Un día de furia

Maxi Olariaga MAXIMALIA

FIRMAS

14 sep 2014 . Actualizado a las 07:00 h.

No, no se crea. No voy a hablarles del filme de Joel Schumacher que protagonizaron solventemente Michael Douglas y Robert Duvall en el que se narra la historia de un hombre al que el día de trabajo y sus circunstancias se le van torciendo. Malos modos, tráfico imposible, peleas ajenas, retrasos imprevistos, frialdad, desamor, rutina maldita. Todo ello destilado, batido en una coctelera oxidada y servido en una copa de espinos con dos cubitos de fuego, abrasa el aliento del protagonista hasta activar el remoto circuito que recorre las regiones más inexploradas del alma humana. Las grutas insondables del espíritu en las que reside encadenada la ira.

Un mal día, una sucesión de horas que discurren marcha atrás en el reloj de la vida, el chispazo fugaz que prende en la boca reseca de la Hidra que parece hibernar en lo más profundo de nuestro ser, provocan sin causa aparente el estallido de la ira, y la furia incontenible nos abandona como un vómito negro que contamina, quema y fulmina a quien alcance.

He visto esta semana las atropelladas colas de las familias acompañando a sus hijos en su primer día de furia. Su primer día de escuela. Gritos desesperados de los niños que parecían salir de la garganta de algún demonio interior, rabietas incontroladas, alguna patada, algún mordisco a sus padres a los que hasta ayer regalaban besos y confiaban el mantenimiento de su vida. Un día de furia en versión infantil del que me alejé meditando en qué les esperaba a aquellos debutantes y a sus padres en el futuro que acababa de arrancar de la salida del presente.

De todo habría entre aquellos inocentes que iban enseguida a hallar que el supuesto matadero al que creían les habían conducido sus amados, no era sino un palacio de las maravillas construido con lápices de colores y papel ilustrado con imágenes de peces, plantas, fieras, cerditos y conejos sabios que les guiarían por el intrincado y espeso bosque del abecedario hasta que conocieran todos y cada uno de los árboles que, agrupados de una u otra forma, conformarían las más bellas palabras que su tinta aún virgen habría de trazar sobre las llanuras de un cuaderno blancas como el rastro de los cometas.

Pronto conocerían que en medio del jardín establece su reino el árbol del bien y el mal al que treparían a pesar de las advertencias de sus maestros. Comerían a hurtadillas de su fruto y desde ese momento quedarían expuestos al día de furia que guarda entre su afilada y tóxica dentadura el mal que frecuentemente nos domina.

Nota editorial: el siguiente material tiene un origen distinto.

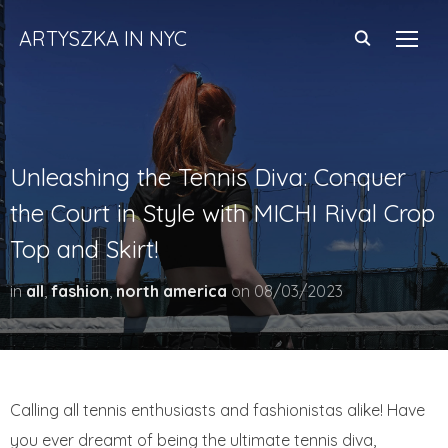
ARTYSZKA IN NYC
TOGG
Unleashing the Tennis Diva: Conquer
the Court in Style with MICHI Rival Crop
Top and Skirt!
in
all
,
fashion
,
north america
on
08/03/2023
Calling all tennis enthusiasts and fashionistas alike! Have
you ever dreamt of being the ultimate tennis diva,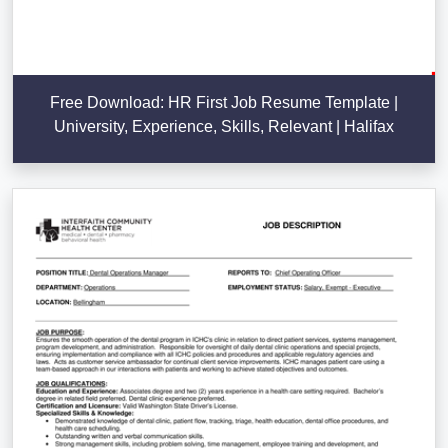
Free Download: HR First Job Resume Template |
University, Experience, Skills, Relevant | Halifax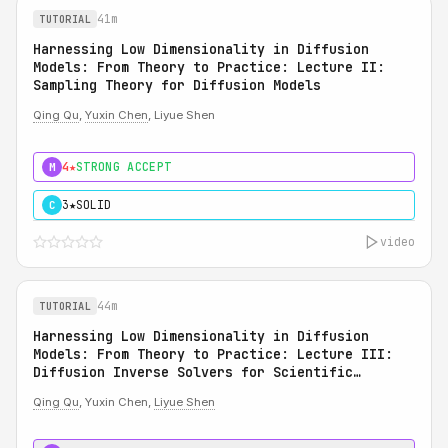
41m
TUTORIAL
Harnessing Low Dimensionality in Diffusion
Models: From Theory to Practice: Lecture II:
Sampling Theory for Diffusion Models
Qing Qu
,
Yuxin Chen
, Liyue Shen
4★
STRONG ACCEPT
M
3★
SOLID
C
video
44m
TUTORIAL
Harnessing Low Dimensionality in Diffusion
Models: From Theory to Practice: Lecture III:
Diffusion Inverse Solvers for Scientific
Applications
Qing Qu
, Yuxin Chen,
Liyue Shen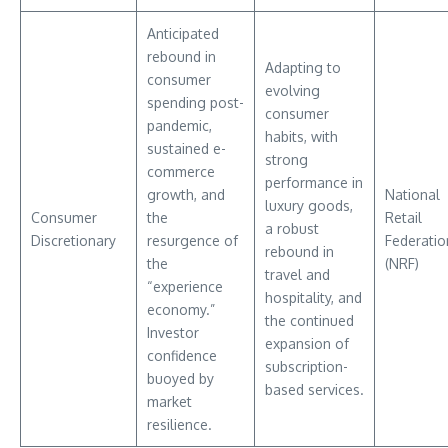
Anticipated
rebound in
Adapting to
consumer
evolving
spending post-
consumer
pandemic,
habits, with
sustained e-
strong
commerce
performance in
growth, and
National
luxury goods,
Consumer
the
Retail
a robust
Discretionary
resurgence of
Federatio
rebound in
the
(NRF)
travel and
“experience
hospitality, and
economy.”
the continued
Investor
expansion of
confidence
subscription-
buoyed by
based services.
market
resilience.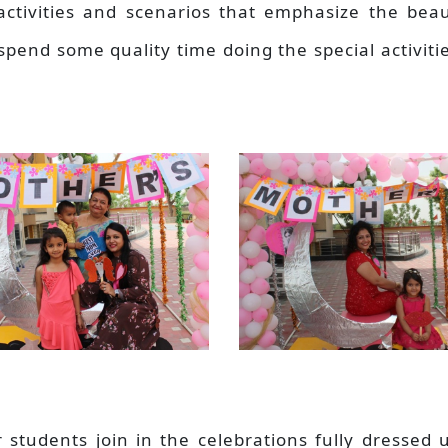
activities and scenarios that emphasize the beau
spend some quality time doing the special activiti
r students join in the celebrations fully dressed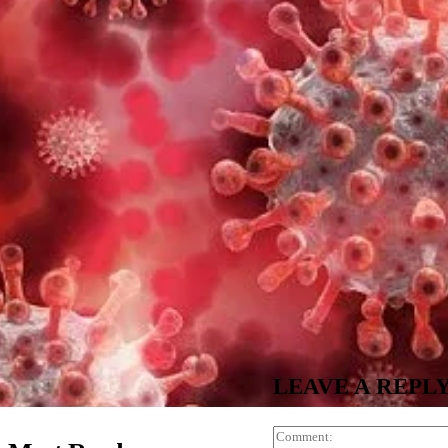
LEAVE A REPL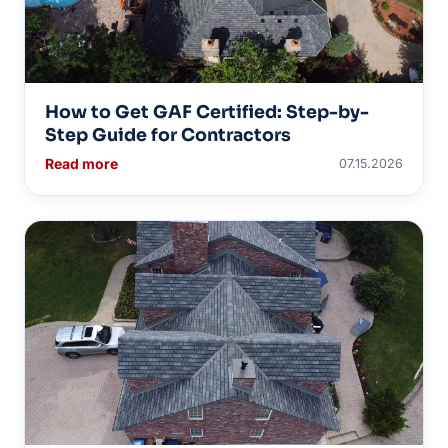
How to Get GAF Certified: Step-by-
Step Guide for Contractors
Read more
07.15.2026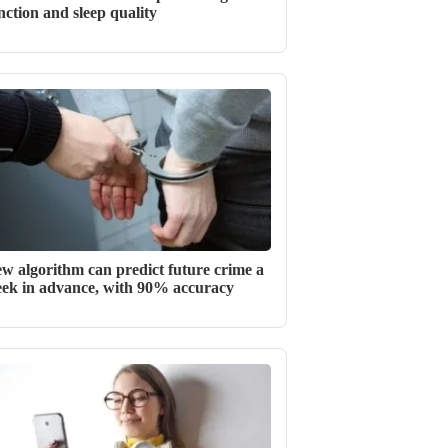
nction and sleep quality
w algorithm can predict future crime a
ek in advance, with 90% accuracy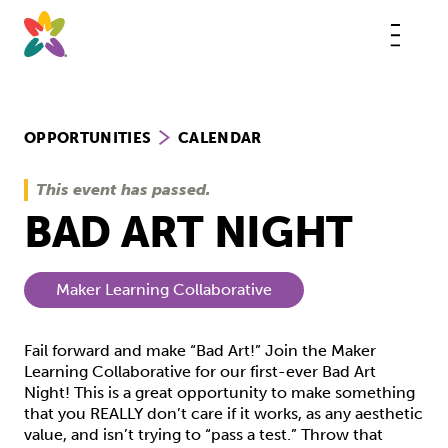
Skip
to
content
This
butt
open
the
mobi
navig
OPPORTUNITIES
CALENDAR
This event has passed.
BAD ART NIGHT
Maker Learning Collaborative
Fail forward and make “Bad Art!” Join the Maker
Learning Collaborative for our first-ever Bad Art
Night! This is a great opportunity to make something
that you REALLY don’t care if it works, as any aesthetic
value, and isn’t trying to “pass a test.” Throw that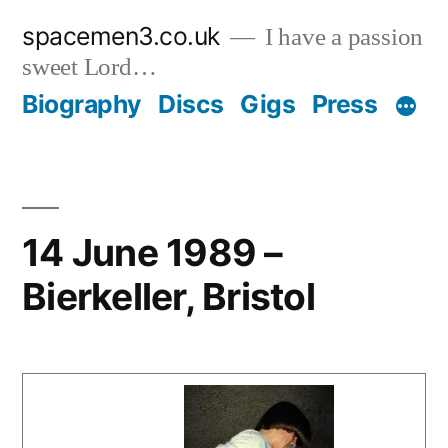
Skip
spacemen3.co.uk
I have a passion
to
sweet Lord…
content
Biography
Discs
Gigs
Press
14 June 1989 –
Bierkeller, Bristol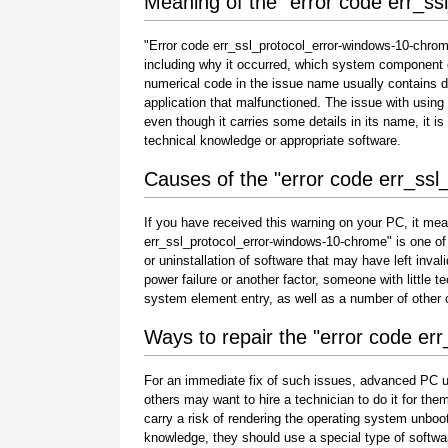
Meaning of the "error code err_s
"Error code err_ssl_protocol_error-windows-10-chrome
including why it occurred, which system component o
numerical code in the issue name usually contains 
application that malfunctioned. The issue with using
even though it carries some details in its name, it is s
technical knowledge or appropriate software.
Causes of the "error code err_ss
If you have received this warning on your PC, it mea
err_ssl_protocol_error-windows-10-chrome" is one of th
or uninstallation of software that may have left inv
power failure or another factor, someone with little 
system element entry, as well as a number of other
Ways to repair the "error code er
For an immediate fix of such issues, advanced PC u
others may want to hire a technician to do it for 
carry a risk of rendering the operating system unboot
knowledge, they should use a special type of softwa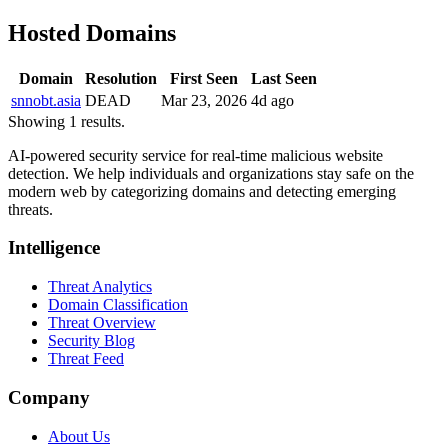
Hosted Domains
Domain
Resolution
First Seen
Last Seen
snnobt.asia
DEAD
Mar 23, 2026
4d ago
Showing 1 results.
AI-powered security service for real-time malicious website
detection. We help individuals and organizations stay safe on the
modern web by categorizing domains and detecting emerging
threats.
Intelligence
Threat Analytics
Domain Classification
Threat Overview
Security Blog
Threat Feed
Company
About Us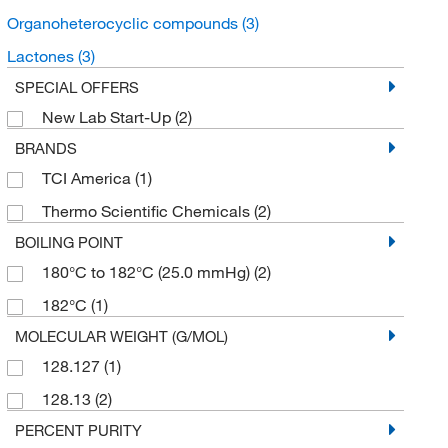
Organoheterocyclic compounds
(3)
Lactones
(3)
SPECIAL OFFERS
New Lab Start-Up
(2)
BRANDS
TCI America
(1)
Thermo Scientific Chemicals
(2)
BOILING POINT
180°C to 182°C (25.0 mmHg)
(2)
182°C
(1)
MOLECULAR WEIGHT (G/MOL)
128.127
(1)
128.13
(2)
PERCENT PURITY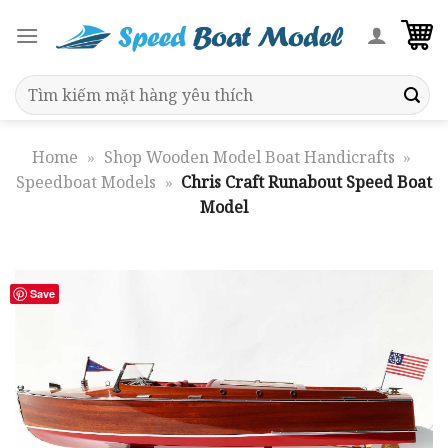
Skip
to
content
Search
for:
Home
»
Shop Wooden Model Boat Handicrafts
»
Speedboat Models
»
Chris Craft Runabout Speed Boat
Model
Save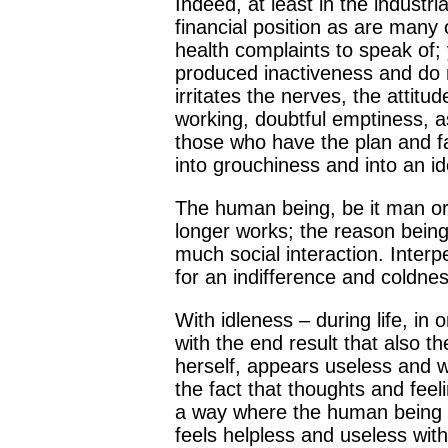
Indeed, at least in the industr
financial position as are many
health complaints to speak of; 
produced inactiveness and do no
irritates the nerves, the atti
working, doubtful emptiness, a
those who have the plan and fanc
into grouchiness and into an ide
The human being, be it man or
longer works; the reason being
much social interaction. Inter
for an indifference and coldn
With idleness – during life, in o
with the end result that also t
herself, appears useless and wi
the fact that thoughts and fee
a way where the human being t
feels helpless and useless with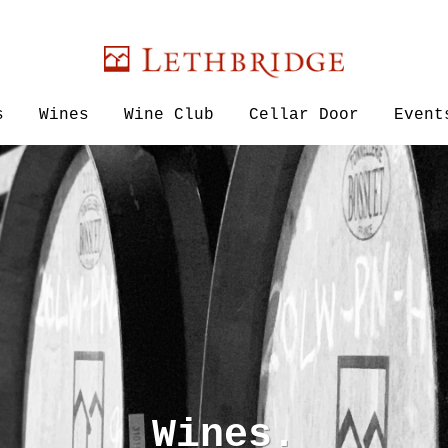
Lethbridge W
s
Wines
Wine Club
Cellar Door
Event
Wines.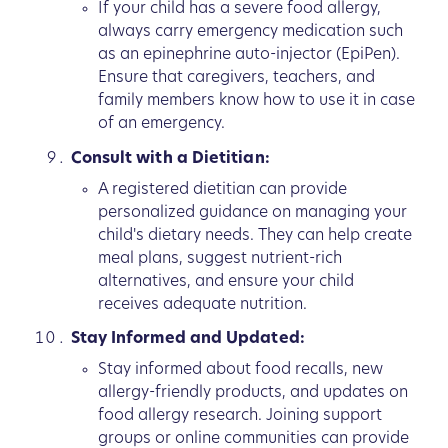
If your child has a severe food allergy,
always carry emergency medication such
as an epinephrine auto-injector (EpiPen).
Ensure that caregivers, teachers, and
family members know how to use it in case
of an emergency.
Consult with a Dietitian:
A registered dietitian can provide
personalized guidance on managing your
child's dietary needs. They can help create
meal plans, suggest nutrient-rich
alternatives, and ensure your child
receives adequate nutrition.
Stay Informed and Updated:
Stay informed about food recalls, new
allergy-friendly products, and updates on
food allergy research. Joining support
groups or online communities can provide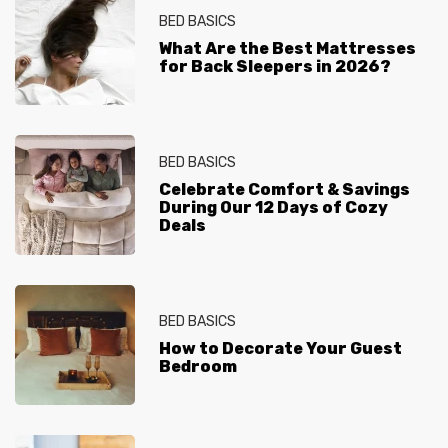
BED BASICS
What Are the Best Mattresses
for Back Sleepers in 2026?
BED BASICS
Celebrate Comfort & Savings
During Our 12 Days of Cozy
Deals
BED BASICS
How to Decorate Your Guest
Bedroom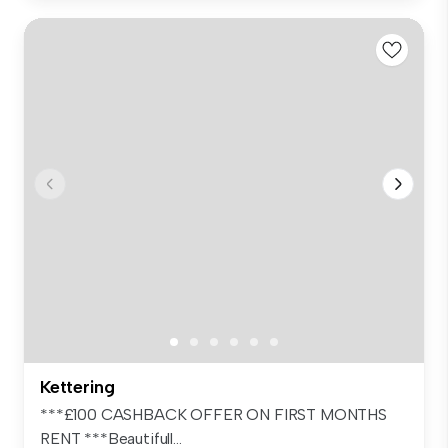
Kettering
***£100 CASHBACK OFFER ON FIRST MONTHS
RENT ***Beautifull...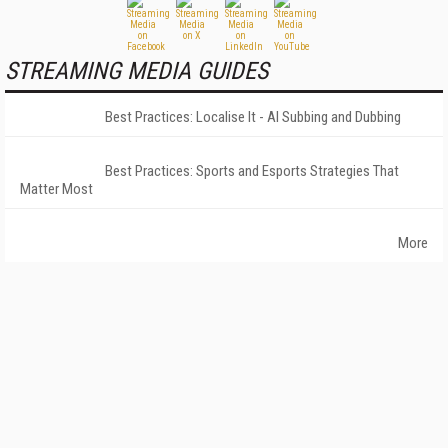
STREAMING MEDIA GUIDES
Best Practices: Localise It - AI Subbing and Dubbing
Best Practices: Sports and Esports Strategies That
Matter Most
More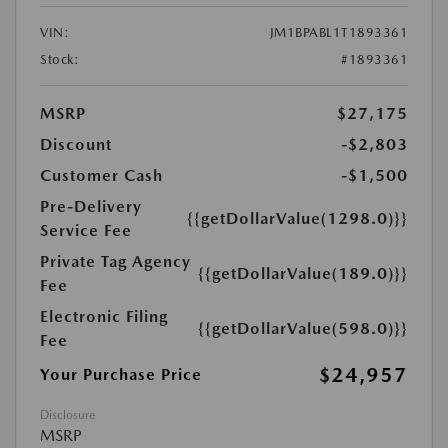
VIN:
JM1BPABL1T1893361
Stock:
#1893361
MSRP
$27,175
Discount
-$2,803
Customer Cash
-$1,500
Pre-Delivery
{{getDollarValue(1298.0)}}
Service Fee
Private Tag Agency
{{getDollarValue(189.0)}}
Fee
Electronic Filing
{{getDollarValue(598.0)}}
Fee
$24,957
Your Purchase Price
Disclosure
MSRP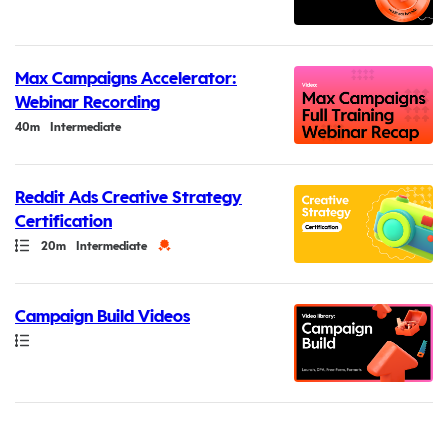
Max Campaigns Accelerator:
Webinar Recording
Duration
40m
Intermediate
Reddit Ads Creative Strategy
Certification
Path
Duration
Credential
20m
Intermediate
Campaign Build Videos
Path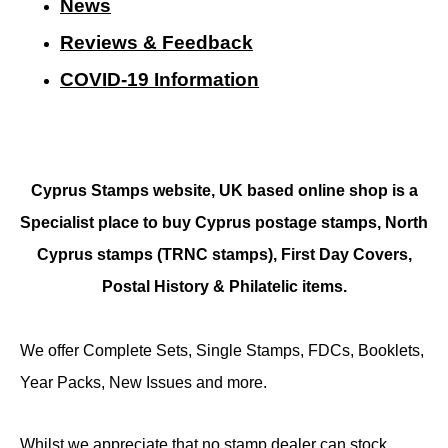
N
ews
Reviews & Feedback
COVID-19 Information
Cyprus Stamps website, UK based online shop is a
Specialist place to buy Cyprus postage stamps, North
Cyprus stamps (TRNC stamps),
First Day Covers,
Postal History & Philatelic items.
We offer Complete Sets, Single Stamps, FDCs, Booklets,
Year Packs, New Issues and more.
Whilst we appreciate that no stamp dealer can stock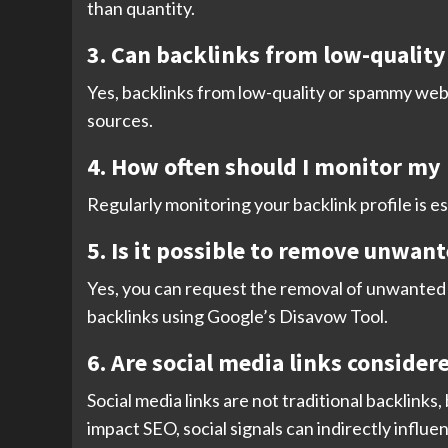
than quantity.
3. Can backlinks from low-qualit
Yes, backlinks from low-quality or spammy webs
sources.
4. How often should I monitor my 
Regularly monitoring your backlink profile is es
5. Is it possible to remove unwan
Yes, you can request the removal of unwanted b
backlinks using Google’s Disavow Tool.
6. Are social media links consider
Social media links are not traditional backlinks,
impact SEO, social signals can indirectly influ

Llegado a casa, me serví un café y abrí este periódico. En primera plana un titular lateral anunciaba que había explosionado otro día de furia. «Una mujer de Verín tuvo que ser operada de urgencia tras sufrir una paliza a manos de su hijo de trece años». Pensé que, diez años atrás, ella misma habría llevado a su hijo por primera vez a la escuela y le habría consolado en aquella hora contándole la vida de Alicia en el país de las maravillas. Con toda seguridad le habría advertido de que en modo alguno debería dejarse seducir por el poema de la Hidra que hallaría reptando entre las ramas del árbol más bello del bosque.